* _Exercise directions_
Extract every line of the material that contains the string "страны", copying each such line in full.

* _Provided records_
- Opening Delimiter -
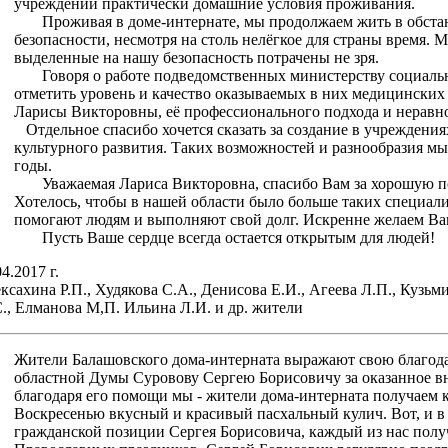
учреждении практически домашние условия проживания.
Проживая в доме-интернате, мы продолжаем жить в обстан
безопасности, несмотря на столь нелёгкое для страны время. 
выделенные на нашу безопасность потрачены не зря.
Говоря о работе подведомственных министерству социальн
отметить уровень и качество оказываемых в них медицинских у
Ларисы Викторовны, её профессионального подхода и неравн
Отдельное спасибо хочется сказать за создание в учреждения
культурного развития. Таких возможностей и разнообразия мы
годы.
Уважаемая Лариса Викторовна, спасибо Вам за хорошую по
Хотелось, чтобы в нашей области было больше таких специали
помогают людям и выполняют свой долг. Искренне желаем Вам
Пусть Ваше сердце всегда остается открытым для людей!
04.2017 г.
ксахина Р.П., Худякова С.А., Денисова Е.И., Агеева Л.П., Кузьм
., Елманова М,П. Ильина Л.И. и др. жители
Жители Балашовского дома-интерната выражают свою благода
областной Думы Суровову Сергею Борисовичу за оказанное вн
благодаря его помощи мы - жители дома-интерната получаем 
Воскресенью вкусный и красивый пасхальный кулич. Вот, и в 
гражданской позиции Сергея Борисовича, каждый из нас полу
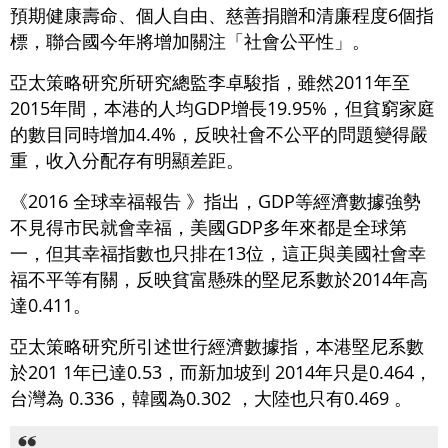
預期健康壽命、個人自由、慈善捐贈和清廉程度6個指
標，聯合國今年將增加關注「社會公平性」。
亞太策略研究所研究總監李卓駿指，雖然2011年至
2015年間，本港的人均GDP增長19.95%，但貧窮家庭
的數目同時增加4.4%，反映社會不公平的問題變得嚴
重，收入分配存有明顯差距。
《2016 全球幸福報告 》指出，GDP等經濟數據強勢
不見得市民就會幸福，美國GDP多年來都是全球第
一，但其幸福指數也只排在13位，這正與美國社會幸
福不平等有關，反映貧富懸殊的堅尼系數於2014年高
達0.411。
亞太策略研究所引述世行經濟數據指，本港堅尼系數
於201 1年已達0.53，而新加坡到 2014年只是0.464，
台灣為 0.336，韓國為0.302 ，大陸也只有0.469 。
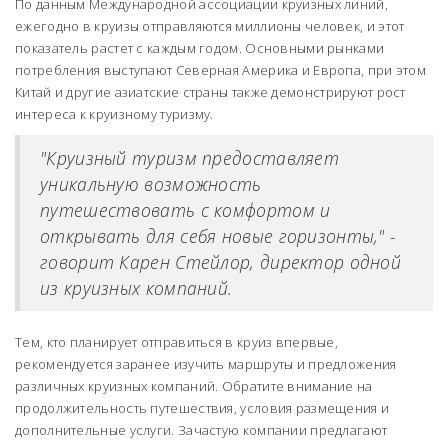
По данным Международной ассоциации круизных линий,
ежегодно в круизы отправляются миллионы человек, и этот
показатель растет с каждым годом. Основными рынками
потребления выступают Северная Америка и Европа, при этом
Китай и другие азиатские страны также демонстрируют рост
интереса к круизному туризму.
"Круизный туризм предоставляет
уникальную возможность
путешествовать с комфортом и
открывать для себя новые горизонты," -
говорит Карен Стейлор, директор одной
из круизных компаний.
Тем, кто планирует отправиться в круиз впервые,
рекомендуется заранее изучить маршруты и предложения
различных круизных компаний. Обратите внимание на
продолжительность путешествия, условия размещения и
дополнительные услуги. Зачастую компании предлагают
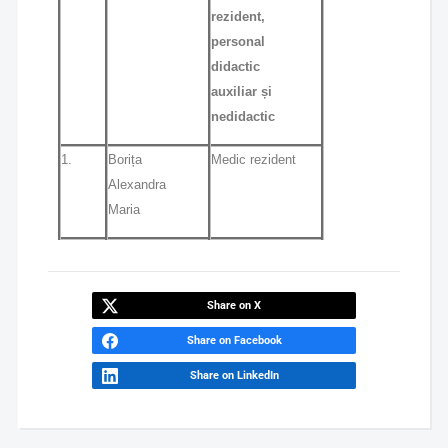
rezident,
personal
didactic
auxiliar și
nedidactic
1.
Borița
Medic rezident
Alexandra
Maria
Share on X
Share on Facebook
Share on LinkedIn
- Closing Delimiter -
* _Answer space_
безопасности, несмотря на столь нелёгкое для страны время. 
Китай и другие азиатские страны также демонстрируют рост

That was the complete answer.